= WHAT TO WORK ON =
What's needed is an exact copy of all the data below, without pictures.

Records contained in a dataset:
-.-.-
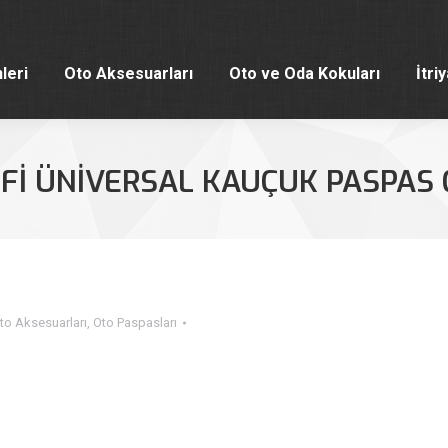
leri
Oto Aksesuarları
Oto ve Oda Kokuları
İtri
leri
Oto Aksesuarları
Oto ve Oda Kokuları
İtri
Fİ ÜNİVERSAL KAUÇUK PASPAS 
to Aksesuarları
,
Oto Paspasları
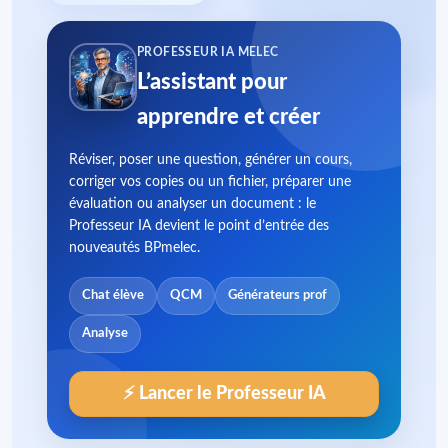
PROFESSEUR IA MELEC
L’assistant pour
apprendre et créer
Réviser, poser une question, générer un cours,
corriger vos copies ou un fichier, préparer une
évaluation ou analyser un document : le
Professeur IA devient le point d’entrée des
nouveautés BPmelec.
Chat élève
QCM
Générateurs prof
Analyse
⚡ Lancer le Professeur IA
-.-.-
= SOLUTION TO THE PROBLEM =
leri
Oto Aksesuarları
Oto ve Oda Kokuları
İtri
leri
Oto Aksesuarları
Oto ve Oda Kokuları
İtri
Fİ ÜNİVERSAL KAUÇUK PASPAS 
to Aksesuarları
,
Oto Paspasları
PROFESSEUR IA MELEC
L’assistant pour
apprendre et créer
Réviser, poser une question, générer un cours,
corriger vos copies ou un fichier, préparer une
évaluation ou analyser un document : le
Professeur IA devient le point d’entrée des
nouveautés BPmelec.
Chat élève
QCM
Générateurs prof
Analyse
⚡ Lancer le Professeur IA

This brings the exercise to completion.